Beach Boys' Party! Uncovered And Unplugged (2015)
Afin d’éviter que les enregistrements inédits des Boys ne tombent dans le domaine public (50 ans après leur enregistrement), Capitol s’est lancé depuis quelques années dans l’édition officielle d’enregistrements inédits (Columbia fait la même chose avec les sessions de Dylan) afin d’en conserver les droits. Sauf que, faute de moyens ou doutant de l’écoulement de produits physiques, ces éditions n’ont connu jusqu’alors que des versions numériques (Keep An Eye On Summer et Live in Sacramento en 2014, Live in Chicago en 2015). Ce double cd est donc le premier exemple d’une édition physique.
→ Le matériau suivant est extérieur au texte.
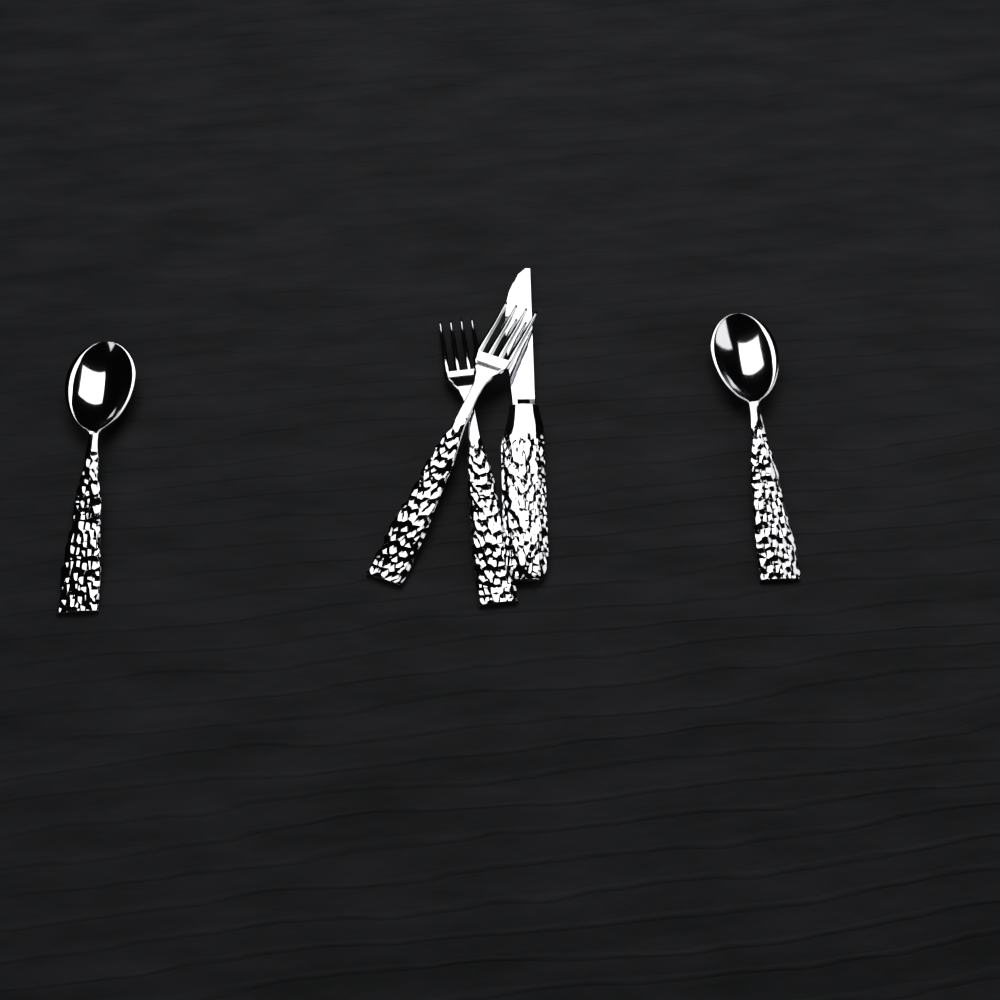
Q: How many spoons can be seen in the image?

Il faut supposer que le marché américain est toujours susceptible de se passionner pour un album qui, chez les fans hardcore européens que nous sommes, constitue depuis toujours un léger problème : cette suite de reprises sans grande envergure ne nous a jamais paru digne du niveau auquel les Boys étaient parvenus en 1965 (rappelons qu’ils viennent d’enchaîner All Summer Long, Today! et Summer Days (And Summer Nights)). En plus, l’album original était une entourloupe, faisant croire que tout était parfaitement en direct, alors que de nombreux overdubs avaient été ajoutés : bruits divers, rires, gloussements, froissements de paquets de chips, etc. On connaît la chanson : Capitol veut un album, Brian est en pleine expérimentation (en grand orchestre notamment) et songe à son chef-d’œuvre à venir : Pet Sounds, rien n’est disponible donc on bricole. Personne n’a sans doute pris cela au sérieux sauf le public : Party atteindra la sixième place des charts américains quand Pet Sounds ne se hissera qu’à la 10e. Va comprendre, Charles…
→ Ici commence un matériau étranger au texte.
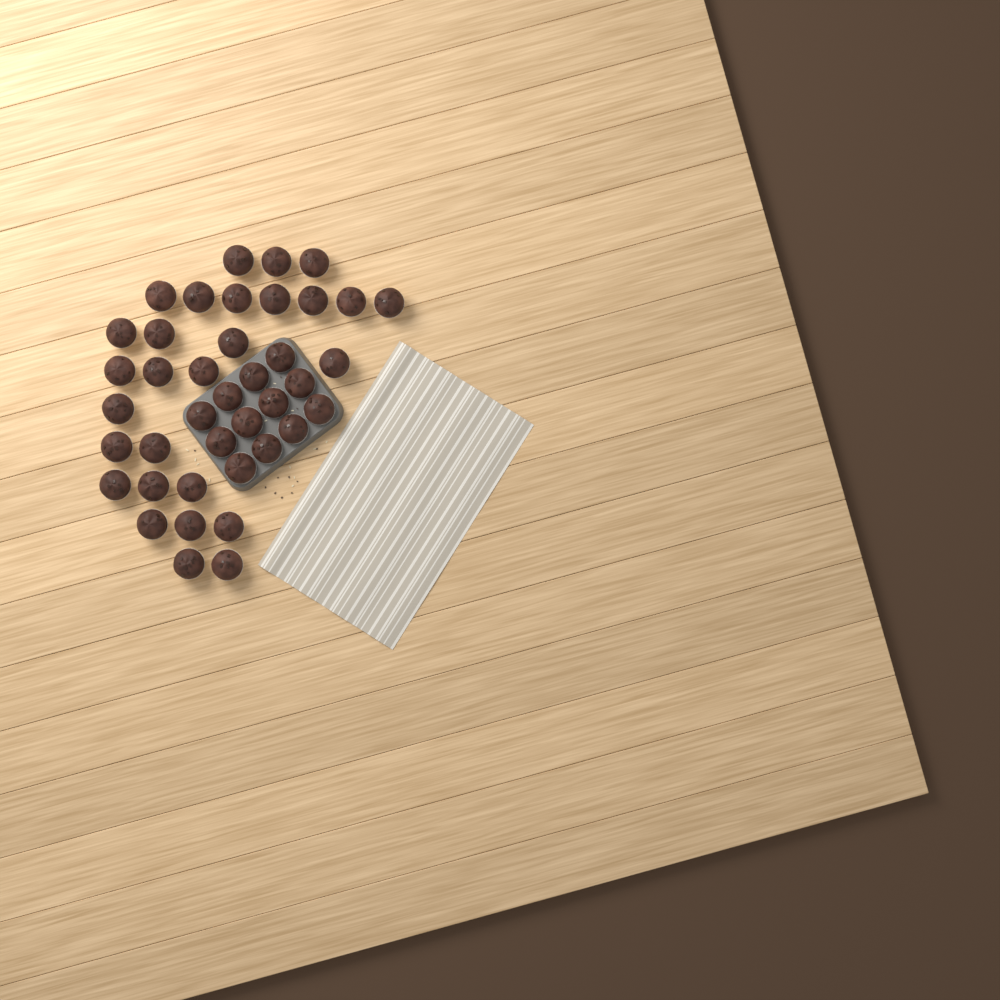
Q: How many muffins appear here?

Alors, me direz-vous, quel est l’intérêt de ce double cd ? D’abord, d’avoir débarrassé l’album de ses overdubs (c’est la partie Unplugged). Est-ce que c’est mieux ? Sans hésitation, oui, même si ça ne change fondamentalement pas la qualité générale de l’ensemble. Les quelques bonnes interprétations de l’album original (I Should Have Known Better, Moutain of Love, You’ve Got To Hide Your Love Away, Devoted To You, There’s No Other Like My Baby) bénéficient assurément d’être délestées de leurs rires et bruits divers, sans pour autant atteindre le rang des incontournables des Boys. Ce n’était à l’évidence pas le but. Car, ce que nous font bien entendre les sessions, c’est la totale décontraction –voire le j’m’en-foutisme caractérisé- des répétitions, ce qui explique certainement qu’il ait fallu de nombreuses prises pour obtenir un résultat viable.
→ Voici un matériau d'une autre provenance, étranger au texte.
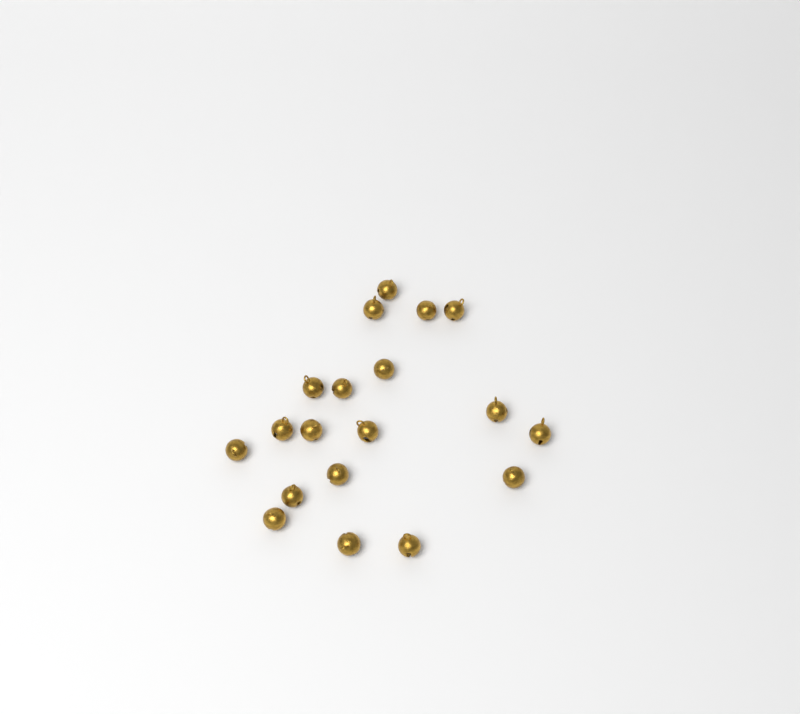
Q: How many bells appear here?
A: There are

Ces sessions, c’est le côté Uncovered de l’affaire, sont la quasi-totalité des celles réalisées pour l’album en deux mois, entre août et septembre 1965. Sea Of Tunes, dans son temps, avait sorti un coffret 4 cds de Party, consacrant 3 cds aux sessions. C’était beaucoup. Capitol nous fait grâce de quelques titres et, pour une fois, on peut les en remercier. Car c’est un peu long d’enchaîner cette soixante d’essais et autres grosses rigolades dont les Boys étaient friands (qu’on se souvienne de Our Favorite Recording Sessions sur All Summer Long ou de Bull Sessions With Big Daddy sur Today!). Néanmoins, on peut entendre quelques titres non retenus sur l’album définitif (Satisfaction, Blowin’ In The Wind, Ticket To Ride, Ruby Baby, California Girls dans une version acoustique pas désagréable ou She Belongs To Me dans laquelle Mike se moque déjà du phrasé nasillard de Dylan, comme Dutronc le fera avec L’opération mais la comparaison s’arrête là).
Allez, ne boudons pas notre plaisir ! Party! est le dernier album des Boys où l’on sent un véritable plaisir d’être ensemble et de s’amuser. Les choses vont rapidement se dégrader avec Pet Sounds.
A noter que la deuxième version de Ruby Baby (disque 1, piste 20) était déjà parue dans le coffret Good Vibrations et qu’une version "unplugged" de There’s No Other figurait sur le coffret Made in California. Ces deux titres, et les autres, ont néanmoins été remixés pour cette édition par Mark Linett.